Liputan6.com, Bengkulu - Bentang Seblat di Provinsi Bengkulu sebagai Kawasan Ekosistem Esensial (KEE) menjadi harapan terakhir bagi gajah Sumatra di daerah itu yang populasinya hanya sekitar 50 ekor.
Ketua Forum Kolaborasi Pengelolaan KEE Koridor Gajah Sumatera lanskap Seblat, Provinsi Bengkulu, Sorjum Ahyan mengatakan, program ini merupakan bagian dari upaya memastikan habitat gajah dapat kembali bersatu dengan adanya integrasi pengelolaan landscape sebagai satu kesatuan.
Advertisement
Hal itu disampaikannya saat melakukan peletakan batu pertama prasasti titik nol Koridor Gajah Sumatera di Taman Wisata Alam (TWA) Seblat, Desa Suka Baru, Kecamatan Putri Hijau, Kabupaten Bengkulu Utara, Provinsi Bengkulu sekaligus memperingati Hari Gajah Sedunia, 12 Agustus 2020.

* TUGAS YANG DIKERJAKAN *
[a] Tulis ulang tanpa mengubah apa pun bagian teks tentang gajah Sumatra antara "Ketua Forum Kolaborasi" dan "sebagai satu kesatuan.", termasuk kedua batas itu.
[b] Tentukan apakah setiap pernyataan berikut sesuai dengan teks tentang gajah Sumatra, lalu jawab ya atau tidak disertai kutipan persis kata-kata teks yang menentukannya: (i) Populasi gajah Sumatra di daerah itu sekitar 50 ekor. (ii) Peletakan batu pertama prasasti dilakukan di Kabupaten Bengkulu Selatan. (iii) Acara peletakan batu pertama itu sekaligus memperingati Hari Gajah Sedunia.
[c] Teruskan teks tentang gajah Sumatra mulai sesudah kalimat terakhirnya.
Entri berikut tidak ada hubungannya dengan teks tentang gajah Sumatra.

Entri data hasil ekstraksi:
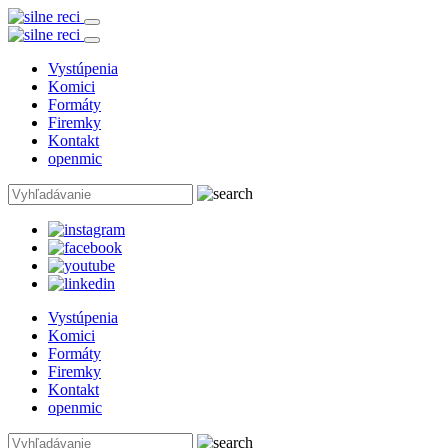
Vystúpenia
Komici
Formáty
Firemky
Kontakt
openmic
Vystúpenia
Komici
Formáty
Firemky
Kontakt
openmic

* JAWABAN ANDA *
[a]
Ketua Forum Kolaborasi Pengelolaan KEE Koridor Gajah Sumatera lanskap Seblat, Provinsi Bengkulu, Sorjum Ahyan mengatakan, program ini merupakan bagian dari upaya memastikan habitat gajah dapat kembali bersatu dengan adanya integrasi pengelolaan landscape sebagai satu kesatuan.

[b]
(i) Ya: "populasinya hanya sekitar 50 ekor".
(ii) Tidak: "Kabupaten Bengkulu Utara".
(iii) Ya: "sekaligus memperingati Hari Gajah Sedunia, 12 Agustus 2020".

[c]
"Program KEE Seblat menyasar dua hal penting, yaitu menyelamatkan kawanan gajah tersisa yang jumlahnya tidak lebih dari 50 ekor dan menyelamatkan habitat yang terus menyempit dan hal tersebut menjadi harapan terakhir dalam melestarikan gajah di bentang Seblat," katanya dikutip Antara, Rabu (12/8/2020)
Ia menjelaskan, upaya pelestarian gajah melalui program pembangunan KEE Koridor Gajah ini sudah dilaksanakan sejak tahun 2018 yang mencakup dua wilayah di Provinsi Bengkulu yaitu Kabupaten Bengkulu Utara dan Kabupaten Mukomuko.
Kawasan yang diusulkan dalam KEE bentang alam Seblat seluas 29 ribu hektare mencakup Hutan Produksi (HP) Air Rami, Hutan Produksi Terbatas (HPT) Lebong Kandis, Taman Wisata Alam (TWA) Seblat, TNKS dan sebagian konsesi IUPHK dan HGU perkebunan kelapa sawit.
Kerja kolaboratif ini melibatkan lebih 17 pemangku kepentingan yang berasal dari organisasi masyarakat sipil, dinas atau lembaga pemerintah dan perusahaan serta komunitas yang tinggal di sekitar kawasan berdasarkan Surat Keputusan (SK) Gubernur Bengkulu.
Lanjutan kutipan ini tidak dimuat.